The command gets information including CPU (compute time), Memory (RAM), and WallTime efficiency. It prints information for every single job or as an overall report. It is also possible to select specific dates, jobs, jobs'names, partitions, and jobs' states.
The RC team checks jobs' efficiency only for jobs that are marked as COMPLETED by the Slurm scheduler. To query only COMPLETED jobs with O2_jobs_report add the flag --state=COMPLETED
By default, the tool will only show jobs starting from midnight of the previous day. So if you run the command at 9 am on Thursday, you’ll get the data for 24 hours on Wednesday PLUS the first 9 hours of Thursday.
Use --start or --lastdays to specify a custom time range if looking for older jobs
You can customize your query using the flags described below. To see all the available options from the O2 shell, you can run O2_jobs_report -h
-j JOBID, --jobid JOBID
The specific jobid numbers; can be multiple comma-separated jobids with no spaces, for example --jobid=123,456,78
-s START, --start START
The desired start date for the query; the date must be entered using the format YYYY-MM-DD. This flag is not compatible with --lastdays
By default, O2_jobs_report will report information for each job, for example:
However, it is possible to see a summary report by using the flag --report, for example:
O2 Resource Utilization
We created a simplified script called O2usage
, which runs sreport
in the background and requires minimal arguments.

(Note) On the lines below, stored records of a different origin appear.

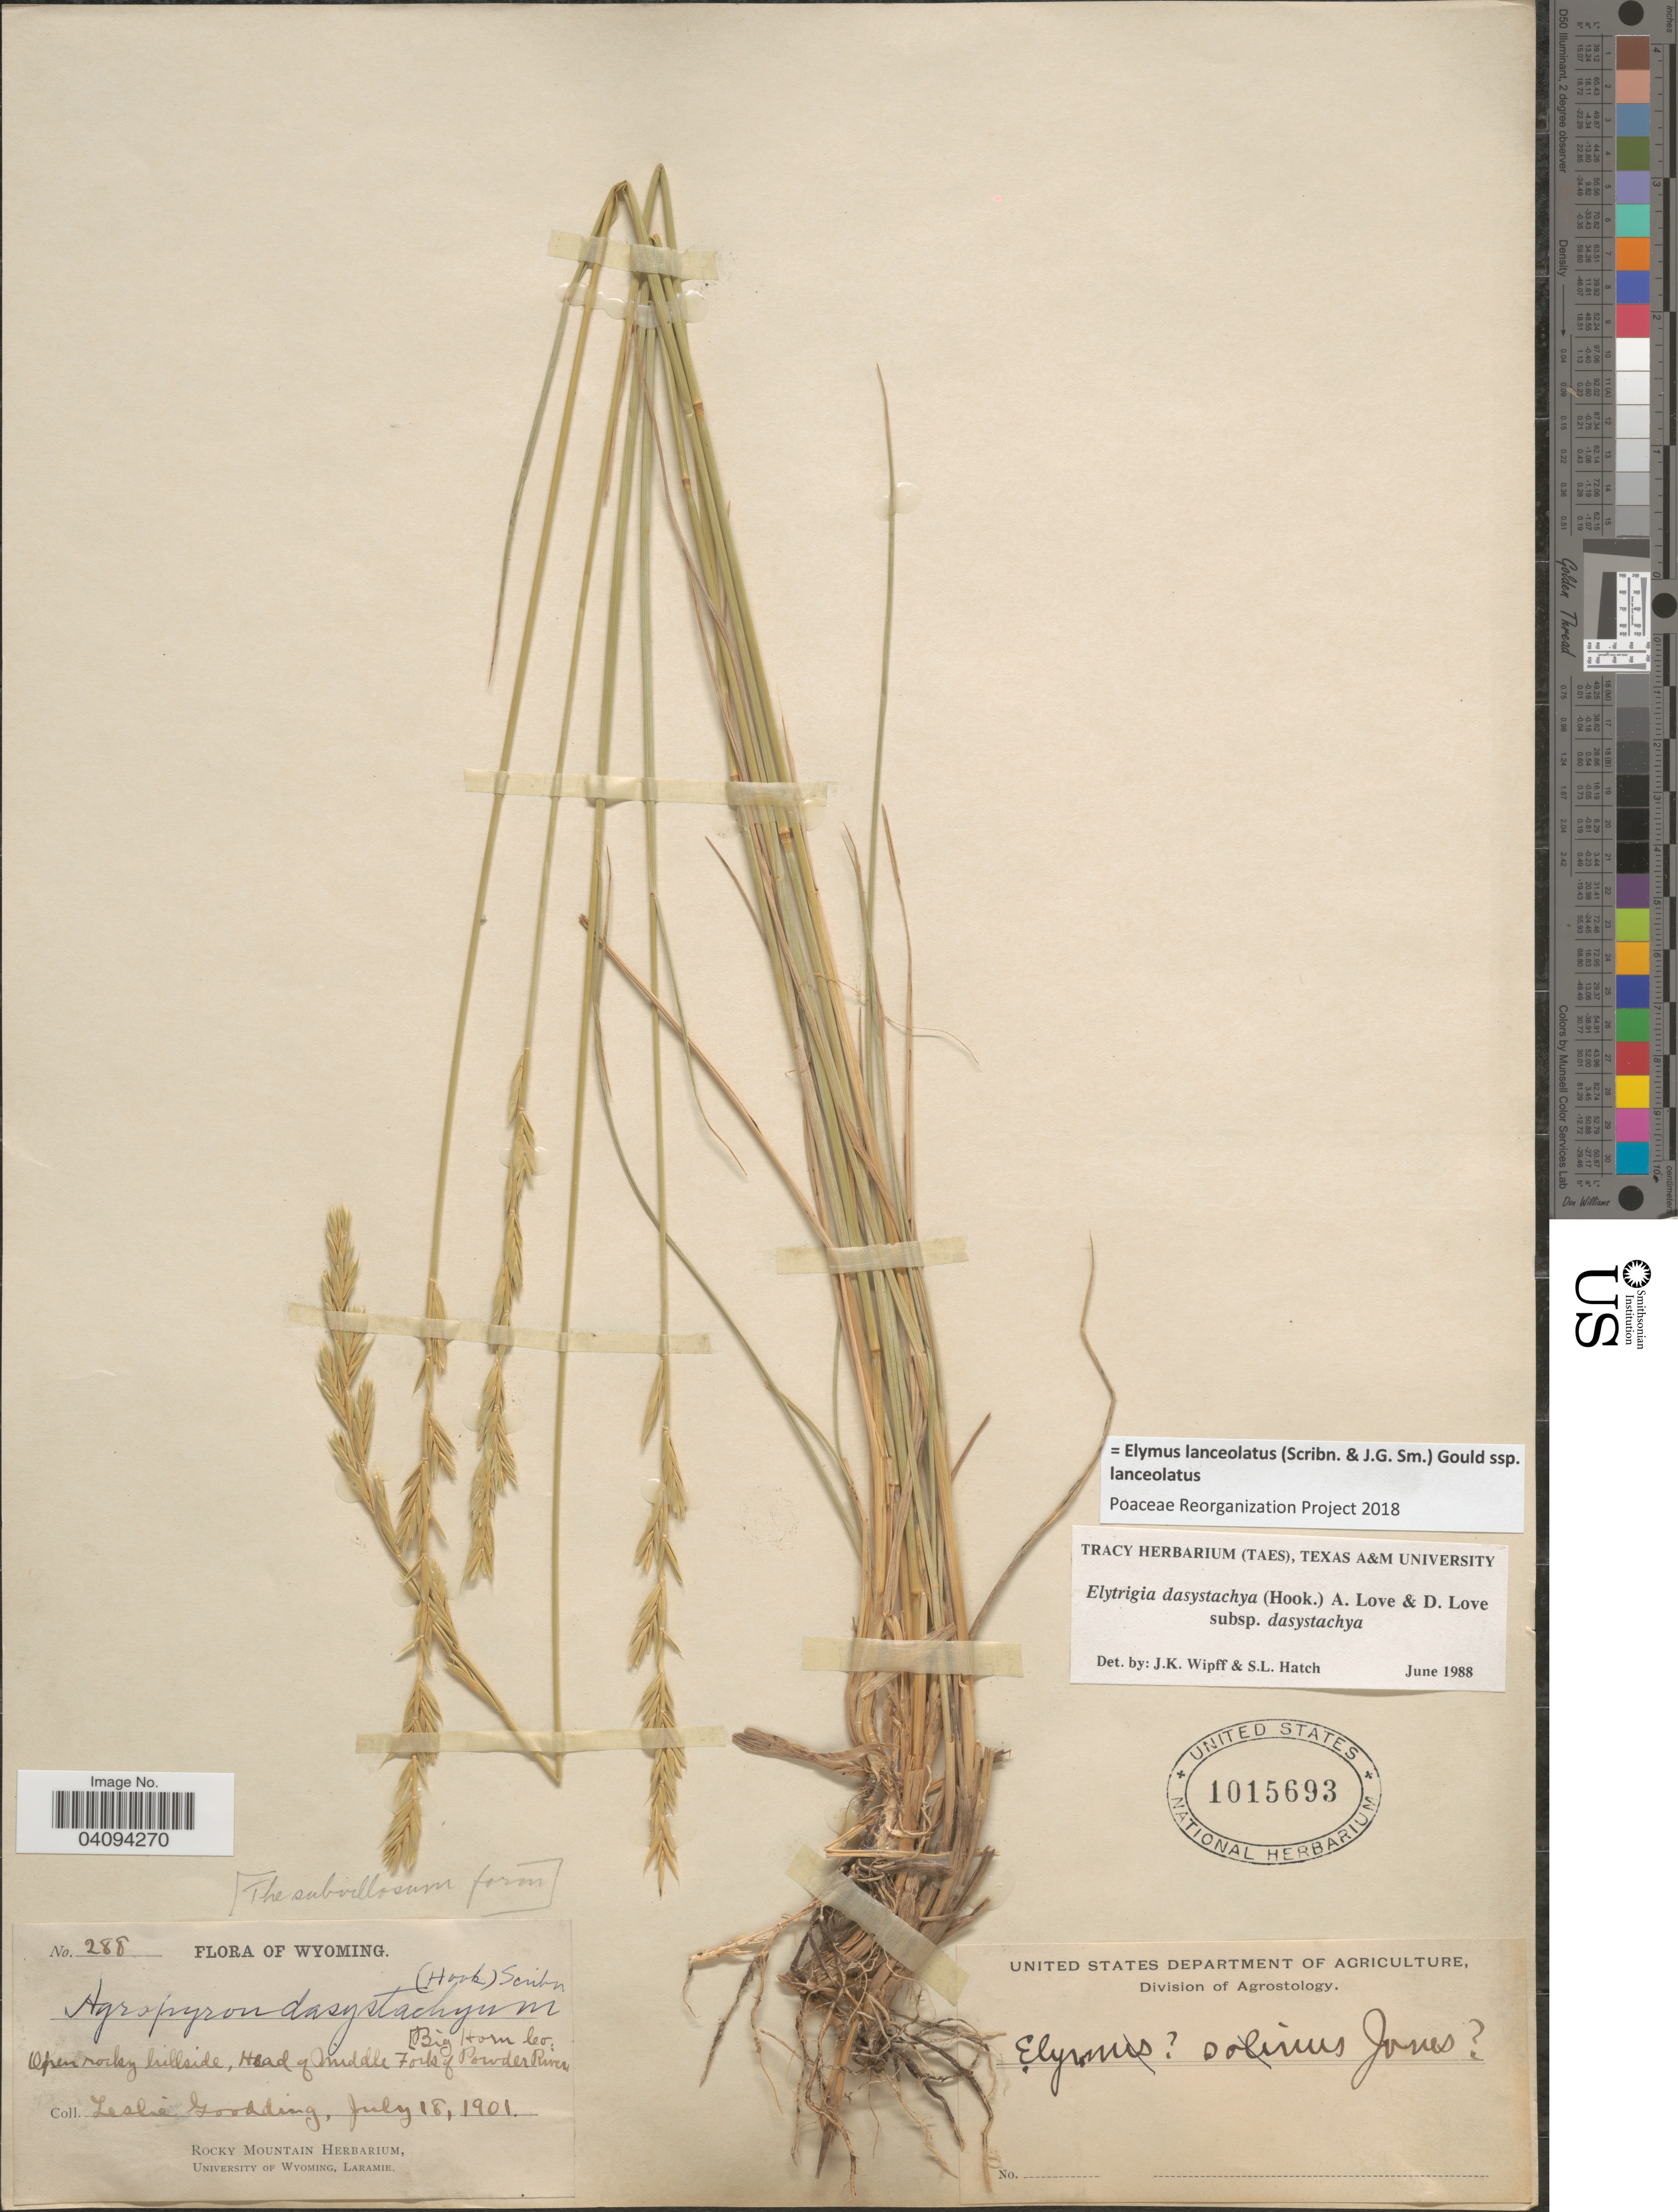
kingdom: Plantae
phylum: Tracheophyta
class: Liliopsida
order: Poales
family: Poaceae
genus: Elymus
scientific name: Elymus lanceolatus subsp. lanceolatus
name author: (Scribn. & J.G. Sm.) Gould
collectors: L. N. Goodding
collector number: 288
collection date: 1901-07-18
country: United States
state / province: Wyoming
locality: Open rocky hillside, Head of Middle Fork of Powder River. Big Horn Co.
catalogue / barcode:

The script can be executed from everywhere in O2 and requires two inputs, the starting and ending dates for the desired time interval, both dates should be in the format of YYYY-MM-DD.
For example:
The usage is reported in CPU hours, MiB hours, and GPU hours.
If the User executing the query is the PI responsible for the Slurm Account (Lab), then the O2usage script will report the utilization for the entire Lab.